Objective: To study the molecular mechanism of albumin-induced MCP-1 and RANTES expression by renal tubular epithelial cells (RTECs).
Methods: Ten nephrotic syndrome patients and eight hematuric patients were collected into this study. In vivo, albumin deposition, MCP-1 and RANTES expression in kidney tissues from these patients were examined by immunochemistry. In vitro, expression vector harboring sense or antisense cubilin gene fragment was transfected into HK2 cells with lipofectin DOTAP. Endocytosis of FITC labeled human serum albumin (FITC-HSA) by RTECs was detected by fluorescent microscope. MCP-1 and RANTES expression were determined by Western blot analysis.
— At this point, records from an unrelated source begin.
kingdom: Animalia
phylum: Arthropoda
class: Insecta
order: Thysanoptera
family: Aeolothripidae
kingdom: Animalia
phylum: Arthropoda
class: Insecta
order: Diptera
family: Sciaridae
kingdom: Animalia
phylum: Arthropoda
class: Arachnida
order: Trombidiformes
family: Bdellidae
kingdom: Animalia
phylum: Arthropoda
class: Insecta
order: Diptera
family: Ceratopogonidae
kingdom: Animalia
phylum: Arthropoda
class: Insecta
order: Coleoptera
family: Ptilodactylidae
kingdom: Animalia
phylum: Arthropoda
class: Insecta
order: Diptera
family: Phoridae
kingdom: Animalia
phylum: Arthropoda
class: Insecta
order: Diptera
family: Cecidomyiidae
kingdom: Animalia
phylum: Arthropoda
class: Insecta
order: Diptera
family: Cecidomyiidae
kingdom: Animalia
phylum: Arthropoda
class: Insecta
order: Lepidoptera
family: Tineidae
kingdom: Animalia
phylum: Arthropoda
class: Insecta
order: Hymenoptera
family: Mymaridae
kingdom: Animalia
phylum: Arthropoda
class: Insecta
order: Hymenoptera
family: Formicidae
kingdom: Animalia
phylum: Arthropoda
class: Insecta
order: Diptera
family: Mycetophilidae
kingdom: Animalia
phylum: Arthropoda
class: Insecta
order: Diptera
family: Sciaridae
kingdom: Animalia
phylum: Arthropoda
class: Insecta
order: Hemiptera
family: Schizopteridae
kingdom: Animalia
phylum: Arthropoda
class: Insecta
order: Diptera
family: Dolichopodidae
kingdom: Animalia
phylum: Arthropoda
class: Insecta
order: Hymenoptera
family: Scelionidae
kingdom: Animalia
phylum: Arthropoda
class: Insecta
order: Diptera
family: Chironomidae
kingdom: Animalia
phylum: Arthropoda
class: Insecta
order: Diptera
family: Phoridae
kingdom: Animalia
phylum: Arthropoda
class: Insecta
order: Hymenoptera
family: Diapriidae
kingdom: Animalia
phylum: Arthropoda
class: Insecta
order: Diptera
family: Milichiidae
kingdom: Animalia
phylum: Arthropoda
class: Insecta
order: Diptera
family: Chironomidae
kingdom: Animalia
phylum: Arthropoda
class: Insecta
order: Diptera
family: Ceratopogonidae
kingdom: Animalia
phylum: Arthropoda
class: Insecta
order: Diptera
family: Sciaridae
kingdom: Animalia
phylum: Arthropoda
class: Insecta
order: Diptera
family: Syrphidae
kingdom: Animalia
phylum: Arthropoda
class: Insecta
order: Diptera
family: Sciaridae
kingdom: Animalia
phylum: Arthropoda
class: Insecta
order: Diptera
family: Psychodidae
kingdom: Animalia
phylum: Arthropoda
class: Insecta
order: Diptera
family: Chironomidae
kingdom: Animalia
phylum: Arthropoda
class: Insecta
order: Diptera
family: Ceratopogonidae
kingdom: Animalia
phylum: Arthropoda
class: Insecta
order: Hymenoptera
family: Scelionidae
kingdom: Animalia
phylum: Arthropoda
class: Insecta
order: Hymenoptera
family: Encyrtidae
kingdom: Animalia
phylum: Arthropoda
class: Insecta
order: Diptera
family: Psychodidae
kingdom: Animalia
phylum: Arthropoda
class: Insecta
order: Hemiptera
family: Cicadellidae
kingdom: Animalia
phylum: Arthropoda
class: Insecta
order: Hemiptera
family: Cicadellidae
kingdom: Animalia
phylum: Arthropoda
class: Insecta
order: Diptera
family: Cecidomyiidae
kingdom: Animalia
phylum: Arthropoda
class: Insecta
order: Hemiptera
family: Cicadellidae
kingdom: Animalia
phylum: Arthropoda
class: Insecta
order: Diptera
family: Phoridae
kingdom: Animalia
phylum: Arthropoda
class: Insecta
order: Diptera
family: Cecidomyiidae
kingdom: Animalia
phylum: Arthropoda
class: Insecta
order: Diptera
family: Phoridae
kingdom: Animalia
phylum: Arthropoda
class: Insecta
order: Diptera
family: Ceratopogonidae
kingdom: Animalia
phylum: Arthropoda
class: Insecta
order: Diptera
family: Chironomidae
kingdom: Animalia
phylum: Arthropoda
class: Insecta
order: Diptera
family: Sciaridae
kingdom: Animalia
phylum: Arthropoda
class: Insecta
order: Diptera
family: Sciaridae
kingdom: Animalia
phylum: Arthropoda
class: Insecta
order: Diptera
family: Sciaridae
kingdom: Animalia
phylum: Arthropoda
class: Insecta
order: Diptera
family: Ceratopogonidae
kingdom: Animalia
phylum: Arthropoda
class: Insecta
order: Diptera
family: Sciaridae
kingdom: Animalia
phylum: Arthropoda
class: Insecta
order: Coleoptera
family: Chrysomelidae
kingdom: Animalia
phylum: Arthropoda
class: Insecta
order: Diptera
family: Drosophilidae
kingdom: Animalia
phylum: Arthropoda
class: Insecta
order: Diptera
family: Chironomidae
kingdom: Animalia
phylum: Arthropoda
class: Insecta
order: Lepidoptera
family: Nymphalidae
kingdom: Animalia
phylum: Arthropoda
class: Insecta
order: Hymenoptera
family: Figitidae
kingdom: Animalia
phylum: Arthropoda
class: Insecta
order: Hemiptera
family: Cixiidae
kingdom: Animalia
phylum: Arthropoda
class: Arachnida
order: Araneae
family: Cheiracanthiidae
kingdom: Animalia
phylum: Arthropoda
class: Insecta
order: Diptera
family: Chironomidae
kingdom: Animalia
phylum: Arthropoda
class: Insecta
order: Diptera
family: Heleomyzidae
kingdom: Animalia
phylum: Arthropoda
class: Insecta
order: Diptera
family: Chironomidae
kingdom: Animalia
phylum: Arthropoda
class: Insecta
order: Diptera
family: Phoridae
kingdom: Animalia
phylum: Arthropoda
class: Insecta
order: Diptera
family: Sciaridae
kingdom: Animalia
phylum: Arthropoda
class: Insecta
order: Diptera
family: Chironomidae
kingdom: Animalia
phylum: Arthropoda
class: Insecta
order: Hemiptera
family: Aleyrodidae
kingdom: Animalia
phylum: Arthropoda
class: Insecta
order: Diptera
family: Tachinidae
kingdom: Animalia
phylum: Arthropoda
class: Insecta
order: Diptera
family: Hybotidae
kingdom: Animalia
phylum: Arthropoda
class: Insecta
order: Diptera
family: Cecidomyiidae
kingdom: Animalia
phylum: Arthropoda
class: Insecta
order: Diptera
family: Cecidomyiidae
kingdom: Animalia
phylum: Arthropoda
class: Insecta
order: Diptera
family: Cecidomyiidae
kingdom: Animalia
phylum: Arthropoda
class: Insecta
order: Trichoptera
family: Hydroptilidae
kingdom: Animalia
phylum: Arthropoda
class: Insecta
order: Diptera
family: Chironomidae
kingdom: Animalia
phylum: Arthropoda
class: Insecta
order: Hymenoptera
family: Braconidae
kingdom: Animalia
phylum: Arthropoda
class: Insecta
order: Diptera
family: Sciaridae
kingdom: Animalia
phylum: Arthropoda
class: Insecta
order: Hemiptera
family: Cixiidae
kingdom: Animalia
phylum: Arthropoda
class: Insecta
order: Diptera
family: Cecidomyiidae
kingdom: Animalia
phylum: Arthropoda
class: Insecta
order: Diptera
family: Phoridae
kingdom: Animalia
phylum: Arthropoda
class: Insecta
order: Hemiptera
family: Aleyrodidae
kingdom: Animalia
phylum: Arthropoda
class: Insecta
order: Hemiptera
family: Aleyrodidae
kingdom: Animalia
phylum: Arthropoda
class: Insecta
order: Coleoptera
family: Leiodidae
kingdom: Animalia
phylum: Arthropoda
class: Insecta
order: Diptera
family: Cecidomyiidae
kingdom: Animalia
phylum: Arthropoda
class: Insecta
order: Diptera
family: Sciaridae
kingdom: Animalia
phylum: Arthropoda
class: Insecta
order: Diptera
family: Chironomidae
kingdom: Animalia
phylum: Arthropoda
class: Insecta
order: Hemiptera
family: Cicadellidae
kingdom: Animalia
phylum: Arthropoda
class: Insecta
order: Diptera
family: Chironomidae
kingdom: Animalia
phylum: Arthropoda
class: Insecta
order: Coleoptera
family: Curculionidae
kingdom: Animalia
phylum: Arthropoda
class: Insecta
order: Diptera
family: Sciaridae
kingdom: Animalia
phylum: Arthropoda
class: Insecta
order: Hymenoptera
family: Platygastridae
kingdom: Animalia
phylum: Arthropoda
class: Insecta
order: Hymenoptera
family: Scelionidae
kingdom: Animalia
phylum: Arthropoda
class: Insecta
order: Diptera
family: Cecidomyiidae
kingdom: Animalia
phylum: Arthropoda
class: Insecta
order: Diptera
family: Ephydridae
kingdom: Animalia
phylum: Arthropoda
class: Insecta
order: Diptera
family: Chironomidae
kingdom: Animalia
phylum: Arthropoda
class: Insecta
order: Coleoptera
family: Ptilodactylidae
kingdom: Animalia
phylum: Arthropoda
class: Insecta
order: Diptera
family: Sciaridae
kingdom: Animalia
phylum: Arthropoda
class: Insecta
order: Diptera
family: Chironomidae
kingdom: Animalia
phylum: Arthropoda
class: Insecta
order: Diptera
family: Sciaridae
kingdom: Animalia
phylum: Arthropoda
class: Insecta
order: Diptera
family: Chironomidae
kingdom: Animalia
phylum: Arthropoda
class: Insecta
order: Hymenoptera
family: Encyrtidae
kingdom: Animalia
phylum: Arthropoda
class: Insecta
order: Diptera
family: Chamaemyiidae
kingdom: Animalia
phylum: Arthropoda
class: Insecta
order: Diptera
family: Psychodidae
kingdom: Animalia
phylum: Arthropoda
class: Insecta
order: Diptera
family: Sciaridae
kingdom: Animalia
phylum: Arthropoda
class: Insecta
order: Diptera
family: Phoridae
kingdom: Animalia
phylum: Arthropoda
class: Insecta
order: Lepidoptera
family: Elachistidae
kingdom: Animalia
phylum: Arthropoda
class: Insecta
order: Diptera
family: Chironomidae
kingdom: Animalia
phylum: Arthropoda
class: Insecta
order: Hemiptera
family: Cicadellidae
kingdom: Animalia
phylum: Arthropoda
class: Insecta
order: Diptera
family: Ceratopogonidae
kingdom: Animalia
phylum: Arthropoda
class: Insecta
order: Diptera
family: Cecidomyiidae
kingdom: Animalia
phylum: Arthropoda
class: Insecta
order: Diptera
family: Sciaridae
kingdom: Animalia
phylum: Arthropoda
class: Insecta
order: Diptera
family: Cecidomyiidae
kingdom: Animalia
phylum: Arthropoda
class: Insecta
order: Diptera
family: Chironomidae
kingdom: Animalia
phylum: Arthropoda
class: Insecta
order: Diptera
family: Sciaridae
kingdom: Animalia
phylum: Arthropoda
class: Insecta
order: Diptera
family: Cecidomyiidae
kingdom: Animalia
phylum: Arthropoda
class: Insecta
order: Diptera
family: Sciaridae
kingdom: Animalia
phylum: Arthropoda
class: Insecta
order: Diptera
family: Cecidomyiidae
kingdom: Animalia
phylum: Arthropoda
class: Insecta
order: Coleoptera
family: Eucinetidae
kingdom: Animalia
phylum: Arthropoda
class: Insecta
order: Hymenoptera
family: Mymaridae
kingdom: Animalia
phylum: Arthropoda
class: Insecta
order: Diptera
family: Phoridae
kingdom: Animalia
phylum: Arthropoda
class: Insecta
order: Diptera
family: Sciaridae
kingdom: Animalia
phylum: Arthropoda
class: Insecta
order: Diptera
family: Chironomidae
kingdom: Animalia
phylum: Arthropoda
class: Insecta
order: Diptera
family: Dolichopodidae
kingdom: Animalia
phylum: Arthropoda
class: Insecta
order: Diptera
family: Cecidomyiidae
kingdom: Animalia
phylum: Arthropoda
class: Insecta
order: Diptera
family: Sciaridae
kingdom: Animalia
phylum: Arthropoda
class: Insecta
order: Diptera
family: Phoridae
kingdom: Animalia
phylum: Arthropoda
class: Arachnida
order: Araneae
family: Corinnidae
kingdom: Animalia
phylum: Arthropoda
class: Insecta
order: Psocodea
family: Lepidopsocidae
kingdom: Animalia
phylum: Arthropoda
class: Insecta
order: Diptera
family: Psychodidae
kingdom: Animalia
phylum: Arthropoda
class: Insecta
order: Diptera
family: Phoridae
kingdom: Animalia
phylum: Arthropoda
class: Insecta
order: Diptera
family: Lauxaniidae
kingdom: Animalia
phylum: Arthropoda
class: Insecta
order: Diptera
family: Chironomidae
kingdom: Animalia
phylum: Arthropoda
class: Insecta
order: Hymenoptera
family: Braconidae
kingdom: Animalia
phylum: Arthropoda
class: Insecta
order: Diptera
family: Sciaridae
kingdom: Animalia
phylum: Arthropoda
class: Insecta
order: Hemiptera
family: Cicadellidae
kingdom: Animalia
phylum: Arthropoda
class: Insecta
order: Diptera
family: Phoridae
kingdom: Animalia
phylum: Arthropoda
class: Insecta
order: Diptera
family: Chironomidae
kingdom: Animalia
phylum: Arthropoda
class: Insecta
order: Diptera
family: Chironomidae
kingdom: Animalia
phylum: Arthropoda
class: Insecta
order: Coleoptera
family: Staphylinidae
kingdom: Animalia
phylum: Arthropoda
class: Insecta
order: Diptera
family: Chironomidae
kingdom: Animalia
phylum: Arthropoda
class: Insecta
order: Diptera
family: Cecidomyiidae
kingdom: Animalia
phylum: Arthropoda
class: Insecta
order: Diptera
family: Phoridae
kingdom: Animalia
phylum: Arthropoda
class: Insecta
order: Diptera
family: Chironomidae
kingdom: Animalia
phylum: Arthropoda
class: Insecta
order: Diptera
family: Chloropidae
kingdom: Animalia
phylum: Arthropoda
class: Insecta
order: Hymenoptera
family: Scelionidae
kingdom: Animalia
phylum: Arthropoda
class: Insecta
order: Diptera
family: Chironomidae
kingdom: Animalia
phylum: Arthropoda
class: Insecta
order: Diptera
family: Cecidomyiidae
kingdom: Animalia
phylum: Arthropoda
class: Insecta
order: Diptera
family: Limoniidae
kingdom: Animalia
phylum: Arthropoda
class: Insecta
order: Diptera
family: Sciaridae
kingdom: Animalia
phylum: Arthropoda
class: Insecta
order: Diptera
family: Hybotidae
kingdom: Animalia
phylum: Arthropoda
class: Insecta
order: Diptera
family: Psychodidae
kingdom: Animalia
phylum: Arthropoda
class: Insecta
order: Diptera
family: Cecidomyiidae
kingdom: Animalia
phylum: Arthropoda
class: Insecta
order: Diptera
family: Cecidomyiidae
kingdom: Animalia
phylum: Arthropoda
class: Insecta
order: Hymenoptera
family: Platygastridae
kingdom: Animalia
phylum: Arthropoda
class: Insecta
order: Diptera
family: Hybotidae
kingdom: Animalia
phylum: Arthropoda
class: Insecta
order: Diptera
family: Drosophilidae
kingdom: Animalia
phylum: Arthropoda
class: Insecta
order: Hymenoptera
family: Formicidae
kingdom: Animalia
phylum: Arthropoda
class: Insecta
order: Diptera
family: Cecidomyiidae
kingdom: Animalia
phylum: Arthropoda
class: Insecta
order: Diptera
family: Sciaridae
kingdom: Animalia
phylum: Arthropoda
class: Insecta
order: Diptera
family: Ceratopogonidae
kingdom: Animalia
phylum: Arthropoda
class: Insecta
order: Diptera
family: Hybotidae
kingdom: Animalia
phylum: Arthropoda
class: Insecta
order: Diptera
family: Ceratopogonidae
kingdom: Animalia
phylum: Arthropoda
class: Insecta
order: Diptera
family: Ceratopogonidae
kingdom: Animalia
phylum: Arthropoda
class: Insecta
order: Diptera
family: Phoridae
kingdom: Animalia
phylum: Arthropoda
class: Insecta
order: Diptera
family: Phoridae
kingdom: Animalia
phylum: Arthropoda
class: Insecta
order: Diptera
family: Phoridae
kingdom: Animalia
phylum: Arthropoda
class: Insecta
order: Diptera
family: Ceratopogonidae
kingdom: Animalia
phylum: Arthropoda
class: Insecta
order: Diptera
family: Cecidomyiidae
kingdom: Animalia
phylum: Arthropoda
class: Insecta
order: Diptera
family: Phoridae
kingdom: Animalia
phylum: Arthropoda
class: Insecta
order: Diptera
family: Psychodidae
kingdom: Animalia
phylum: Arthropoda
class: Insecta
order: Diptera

Results: Under the light microscope, normal histological configuration was observed in the hematuric patients; obvious tubulointerstitial lesions such as inflammatory cell infiltration, tubular cell atrophy and tubulointerstitial fibrosis were shown in the nephrotic syndrome patients. By immunohistochemistry study, only a small quantity of albumin were found within the RTECs in the hematuric patients; but a large amount of albumin were seen within the RTECs and interstitium in the nephrotic syndrome patients. MCP-1 and RANTES were weakly expressed in the hematuric patients; but very strongly expressed in the nephrotic syndrome patients. In vitro, cubilin expression by HK2 cells was obviously inhibited by antisense cubilin (pCDNA-ACUB). HSA-FITC uptake was lower in HK2 cells transfected with pCDNA-ACUB than in the cells harboring sense cubilin (pCDNA-CUB) or Vector (pCDNA3.1(+)). Both MCP-1 and RANTES expression were significantly suppressed in HK2 cells transtected with pCDNA-ACUB when compared with the cells harboring pCDNA-CUB or pCDNA3.1(+), respectively.
Conclusion: Excessive albumin reabsorption may have close relationship with over-expression of MCP-1 and RANTES by RTECs, which might be responsible for the tubulointersitial injury associated with proteinuria. Cubilin may play a key role in regulation of this process.